- _GIVEN TEXT_:
»»

Distributor wasn't available
Incident Report for Mews
Postmortem

Cause

Our web products code is structured in a way that allows us easily to share a lot of common code in between them. However, this setup means that any change in the shared code has to trigger a new version release of any dependent product too, which was exactly this case.

The offending code initially consisted of a change in Commander and rather small addition of new code into one of our shared modules. The addition triggered also a new version release in Distributor, however when processed by the build configuration of Distributor, it introduced a fatal error into its startup code (concretely error lied in code minifier removing a specific function name, which was however relied upon by rest of the code).

Because of how the development task was originally tied to Commander, the Distributor issue was quite unfortunetaly missed by our QA team and slipped to production unnoticed.

Solution

  • Re-enable automatic end-to-end tests during build. Such a complete failure of Distributor could have been prevented by them. We already have automatic end-to-end tests in place, however they're not currently runned because of technical issue (they cause our build server to hang, i.e. it waits forever for those tests to be reported as finished). The issue has already been identified, but the fix consists of multiple changes in our configurations in multiple steps, and has not been finished yet. The priority has been increased and the tests will be reenabled as soon as possible.

  • Set up automatic notifier about which products will be released by a concrete code. We already identify all affected products during a build of the code and we can easily propagate this information back to our QA team so that they can ensure neither of affected product is broken before it's released to production.

««

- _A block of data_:
»»

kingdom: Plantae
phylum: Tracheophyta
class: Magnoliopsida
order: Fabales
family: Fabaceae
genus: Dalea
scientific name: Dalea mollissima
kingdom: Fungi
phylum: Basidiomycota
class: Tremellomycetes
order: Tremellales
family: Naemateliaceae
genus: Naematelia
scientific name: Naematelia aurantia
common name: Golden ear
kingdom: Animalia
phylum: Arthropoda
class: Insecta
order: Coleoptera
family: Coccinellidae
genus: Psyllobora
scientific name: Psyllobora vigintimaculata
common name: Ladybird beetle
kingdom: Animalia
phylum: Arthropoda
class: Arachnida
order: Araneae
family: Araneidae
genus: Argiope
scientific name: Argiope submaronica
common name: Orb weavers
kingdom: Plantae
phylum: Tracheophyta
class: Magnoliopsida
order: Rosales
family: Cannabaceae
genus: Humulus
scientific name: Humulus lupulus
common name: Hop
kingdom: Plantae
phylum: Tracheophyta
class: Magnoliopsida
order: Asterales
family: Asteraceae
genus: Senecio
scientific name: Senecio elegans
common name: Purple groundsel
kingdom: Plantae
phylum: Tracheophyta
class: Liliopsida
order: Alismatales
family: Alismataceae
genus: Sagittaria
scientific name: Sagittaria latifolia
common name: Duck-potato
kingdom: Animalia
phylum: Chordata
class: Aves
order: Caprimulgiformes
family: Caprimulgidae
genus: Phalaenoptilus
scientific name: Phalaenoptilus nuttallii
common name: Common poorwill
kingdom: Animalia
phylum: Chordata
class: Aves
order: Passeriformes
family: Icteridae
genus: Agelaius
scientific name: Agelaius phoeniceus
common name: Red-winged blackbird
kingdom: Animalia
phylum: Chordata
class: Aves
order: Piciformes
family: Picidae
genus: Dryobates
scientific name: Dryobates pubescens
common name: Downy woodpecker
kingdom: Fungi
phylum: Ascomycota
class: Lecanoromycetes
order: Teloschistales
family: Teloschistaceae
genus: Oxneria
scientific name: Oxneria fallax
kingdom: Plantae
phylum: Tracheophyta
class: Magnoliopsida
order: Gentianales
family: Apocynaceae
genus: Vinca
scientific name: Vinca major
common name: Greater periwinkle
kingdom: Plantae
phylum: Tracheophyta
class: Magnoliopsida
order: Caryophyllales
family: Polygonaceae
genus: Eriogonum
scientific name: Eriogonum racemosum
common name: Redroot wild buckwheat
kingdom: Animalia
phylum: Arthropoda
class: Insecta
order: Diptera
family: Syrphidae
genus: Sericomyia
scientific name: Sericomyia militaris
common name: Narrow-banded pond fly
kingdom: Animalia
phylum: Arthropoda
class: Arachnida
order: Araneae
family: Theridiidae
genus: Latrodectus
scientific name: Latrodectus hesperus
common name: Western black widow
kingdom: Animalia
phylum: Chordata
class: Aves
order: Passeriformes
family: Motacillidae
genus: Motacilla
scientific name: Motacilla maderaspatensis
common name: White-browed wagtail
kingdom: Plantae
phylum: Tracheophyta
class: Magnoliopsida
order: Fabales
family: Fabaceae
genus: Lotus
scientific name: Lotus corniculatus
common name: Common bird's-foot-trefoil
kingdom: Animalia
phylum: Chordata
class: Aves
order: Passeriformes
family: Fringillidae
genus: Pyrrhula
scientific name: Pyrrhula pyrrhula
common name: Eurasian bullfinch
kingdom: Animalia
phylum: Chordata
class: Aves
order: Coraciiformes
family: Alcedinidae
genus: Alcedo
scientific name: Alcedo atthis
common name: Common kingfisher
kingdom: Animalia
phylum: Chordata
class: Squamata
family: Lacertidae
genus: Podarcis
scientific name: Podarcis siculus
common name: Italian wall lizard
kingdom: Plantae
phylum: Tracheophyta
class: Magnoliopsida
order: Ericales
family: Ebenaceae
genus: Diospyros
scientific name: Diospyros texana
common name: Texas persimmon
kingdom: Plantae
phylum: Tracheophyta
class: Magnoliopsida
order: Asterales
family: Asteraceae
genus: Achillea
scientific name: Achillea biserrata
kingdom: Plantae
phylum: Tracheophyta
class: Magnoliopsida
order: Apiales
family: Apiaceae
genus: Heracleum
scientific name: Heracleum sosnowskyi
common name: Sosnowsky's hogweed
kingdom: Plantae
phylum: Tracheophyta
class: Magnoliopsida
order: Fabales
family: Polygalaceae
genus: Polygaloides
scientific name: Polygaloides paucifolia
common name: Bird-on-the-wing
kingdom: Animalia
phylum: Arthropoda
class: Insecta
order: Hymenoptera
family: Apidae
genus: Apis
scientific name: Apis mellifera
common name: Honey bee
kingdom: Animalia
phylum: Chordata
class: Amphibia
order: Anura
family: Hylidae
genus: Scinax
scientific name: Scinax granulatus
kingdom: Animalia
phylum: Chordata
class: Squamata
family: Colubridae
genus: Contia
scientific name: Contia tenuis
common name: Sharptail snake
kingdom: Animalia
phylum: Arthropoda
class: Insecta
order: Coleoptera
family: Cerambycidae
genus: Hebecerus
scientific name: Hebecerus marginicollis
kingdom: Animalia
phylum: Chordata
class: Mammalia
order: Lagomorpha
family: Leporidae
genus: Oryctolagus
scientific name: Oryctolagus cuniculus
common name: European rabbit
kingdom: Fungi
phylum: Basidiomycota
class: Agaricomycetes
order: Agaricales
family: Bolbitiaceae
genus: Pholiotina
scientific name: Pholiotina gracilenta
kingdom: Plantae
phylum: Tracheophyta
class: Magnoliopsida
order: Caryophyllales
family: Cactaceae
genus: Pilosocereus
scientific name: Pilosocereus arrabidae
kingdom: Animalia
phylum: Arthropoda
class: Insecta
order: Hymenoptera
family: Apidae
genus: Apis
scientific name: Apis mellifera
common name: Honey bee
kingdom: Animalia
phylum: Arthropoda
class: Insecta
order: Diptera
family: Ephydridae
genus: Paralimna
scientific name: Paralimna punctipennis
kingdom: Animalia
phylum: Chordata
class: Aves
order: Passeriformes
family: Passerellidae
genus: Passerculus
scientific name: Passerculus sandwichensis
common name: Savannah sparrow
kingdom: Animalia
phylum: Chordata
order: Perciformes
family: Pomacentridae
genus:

««

- _INSTRUCTION 1_: Write out the section of the Distributor incident report starting with "Because of how" and going on through "soon as possible.".
- _INSTRUCTION 2_: Go on with the Distributor incident report from the point where it stops.

- _EXERCISE RESPONSE 1_:
Because of how the development task was originally tied to Commander, the Distributor issue was quite unfortunetaly missed by our QA team and slipped to production unnoticed.

Solution

  • Re-enable automatic end-to-end tests during build. Such a complete failure of Distributor could have been prevented by them. We already have automatic end-to-end tests in place, however they're not currently runned because of technical issue (they cause our build server to hang, i.e. it waits forever for those tests to be reported as finished). The issue has already been identified, but the fix consists of multiple changes in our configurations in multiple steps, and has not been finished yet. The priority has been increased and the tests will be reenabled as soon as possible.

- _EXERCISE RESPONSE 2_:
  • Research possibilities of automatic notification of fatal failures. Because of how the error was introduced in a Distributor startup code, none of regular error reporting was initialized yet and thus couldn't reported back to us. This has prolonged the reaction time unnecessarily and we believe it could be mitigated in a future.

  • Write down a guide to the process of resolving fatal errors in production. Thanks to recent improvements in our deployment configuration, it is possible for us to revert to previous version of application in matter of seconds, and thus making the time to fix after identification effectively instant. Unfortunetaly, this was not the case and fix was deployed by regular means, i.e. by producing a new version with the offending code removed, which additionally prolonged the time to fix. By making the knowledge more exposed as part of written down process, it will hopefully be used next time to stretch down the time to fix.

Posted May 21, 2019 - 10:34 CEST

Resolved
Approximately at 11:45 CET we have deployed a code that introduced a fatal error in Distributor, preventing it from loading.

The issue was identified immediately after and steps were taken to remove the offending code from production. The fix had been deployed at approximately 13:30 CET.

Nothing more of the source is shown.